Contra o Uruguai é diferente: Portugal não joga um chavelho e, por essa razão, parte claramente atrás. O Uruguai tem jogadores de classe mundial, joga à bola, fez nove pontos. Perfeito. Tudo montado para que acabem a ir para casa após uma chouriçada, sorte, ressaltos, três expulsões, ir a penáltis, sei lá, alguma produção do destino que leve a que a superioridade táctica tenha zero influência no resultado final.

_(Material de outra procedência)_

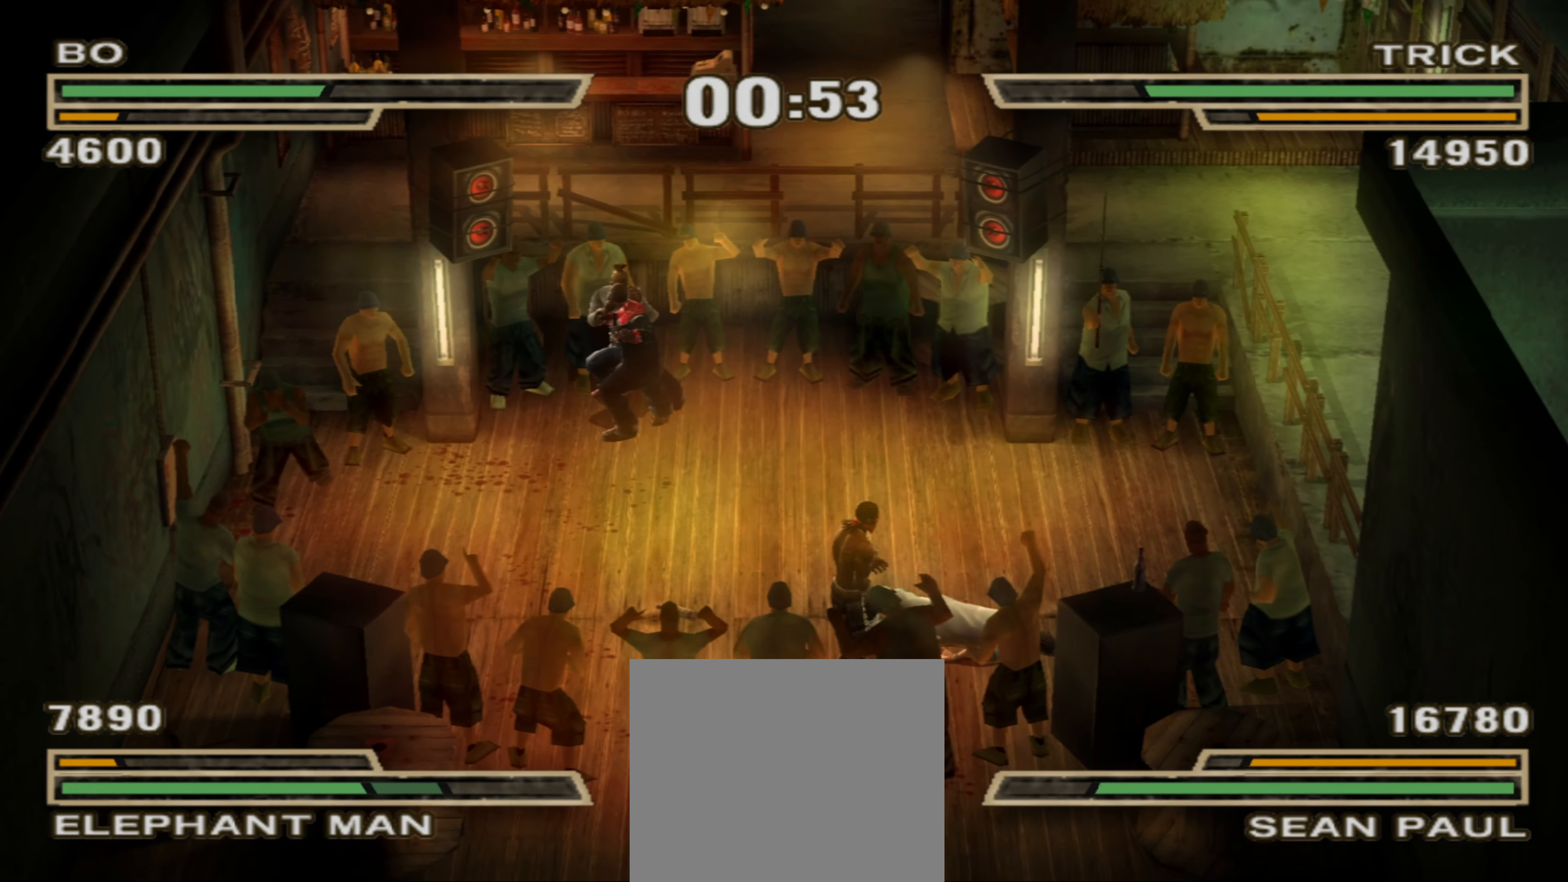
{"buttons": ["CIRCLE", "R1"], "left_stick": "center", "right_stick": "center", "events": [[50, "TRIANGLE", "down"], [100, "TRIANGLE", "up"], [167, "left_stick", "center"], [233, "left_stick", "left"], [300, "CIRCLE", "down"], [333, "left_stick", "center"], [383, "R1", "down"], [400, "left_stick", "up-left"], [417, "CIRCLE", "up"], [450, "R1", "up"], [467, "left_stick", "center"], [500, "CIRCLE", "down"], [500, "R1", "down"]]}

É o que se quer, em 2018 como se quis em 2016 – apostar que uma narrativa surrealista contudo fatal se desenrole à nossa frente sem que a pobreza táctica ou a beleza do jogo do adversário nela interfiram.

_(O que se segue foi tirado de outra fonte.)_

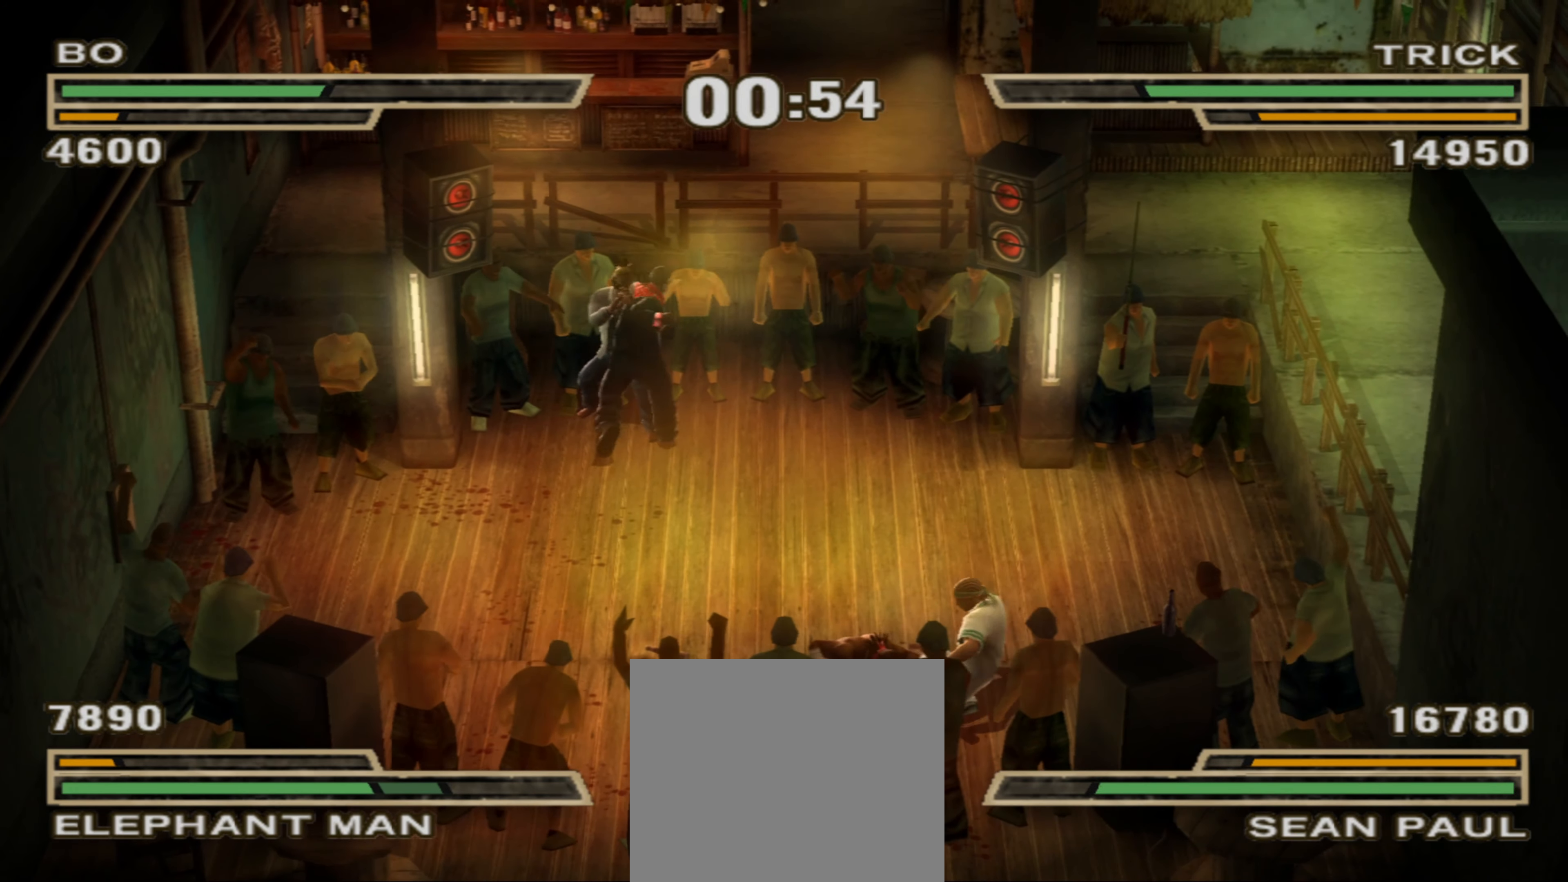
{"buttons": [], "left_stick": "left", "right_stick": "center", "events": [[33, "CIRCLE", "up"], [33, "R1", "up"], [67, "left_stick", "left"], [300, "R1", "down"], [417, "R1", "up"]]}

Não podemos contar que vamos ganhar isto, sei lá, com a ideia de futebol do FM, do Visão de Mercado, do Rui Malheiro, do Carlos Daniel, do Luís Freitas Lobo, percebem? Isto é a selecção, pá. Vamos limpar isto com o futebol do Sr. Carlos da tasca da Avenida de Paris.
Não queremos saber de basculações ou se os apoios estavam bem colocados (nunca percebi porque é que os comentadores especializados deste desporto se referem a “pés” como “apoios”, será que quando terminam uma relação foi porque a namorada lhes “deu com os apoios”?). Queremos saber quem é que vai mandar um pastel lá para dentro e a que horas, queremos saber quem é que vai tirar o golo dos outros em cima da linha por instinto, queremos saber quem é o gajo que vai dizer ao Suárez que a irmã dele anda metida com um paraguaio para que ele lhe crave os caninos e acabe expulso. 
Portugal dificilmente jogará melhor do que isto e ainda bem. Um futebol rendilhado afastaria as pessoas que não sabem o que é que futebol rendilhado significa – e estamos a falar de uma facção numerosa do apoio à selecção. Foi assim há dois anos, será assim agora: Portugal pratica um futebol que deposita toda a confiança na falta de confiança. Quanto a nós, estarmos parcialmente convencidos de que os nossos voltam para casa já no sábado é o melhor que podemos fazer enquanto adeptos. Provavelmente, é da maneira que eles só regressam dia 16."